**EXERCISE DIRECTIONS:** Can you rewrite every line of the records below, swapping "scientific name" for "binomial name" and leaving all else as it stands?

**DATA EXTRACT:**
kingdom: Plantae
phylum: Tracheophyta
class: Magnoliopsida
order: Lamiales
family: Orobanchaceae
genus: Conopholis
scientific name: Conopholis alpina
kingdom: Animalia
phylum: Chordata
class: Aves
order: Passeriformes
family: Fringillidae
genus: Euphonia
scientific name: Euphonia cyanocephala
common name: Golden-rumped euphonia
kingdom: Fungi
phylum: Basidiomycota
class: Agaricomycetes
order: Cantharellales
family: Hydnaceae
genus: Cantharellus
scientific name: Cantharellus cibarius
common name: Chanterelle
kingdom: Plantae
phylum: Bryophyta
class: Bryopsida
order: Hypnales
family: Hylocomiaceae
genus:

**CORRECT RESPONSE:**
kingdom: Plantae
phylum: Tracheophyta
class: Magnoliopsida
order: Lamiales
family: Orobanchaceae
genus: Conopholis
binomial name: Conopholis alpina
kingdom: Animalia
phylum: Chordata
class: Aves
order: Passeriformes
family: Fringillidae
genus: Euphonia
binomial name: Euphonia cyanocephala
common name: Golden-rumped euphonia
kingdom: Fungi
phylum: Basidiomycota
class: Agaricomycetes
order: Cantharellales
family: Hydnaceae
genus: Cantharellus
binomial name: Cantharellus cibarius
common name: Chanterelle
kingdom: Plantae
phylum: Bryophyta
class: Bryopsida
order: Hypnales
family: Hylocomiaceae
genus:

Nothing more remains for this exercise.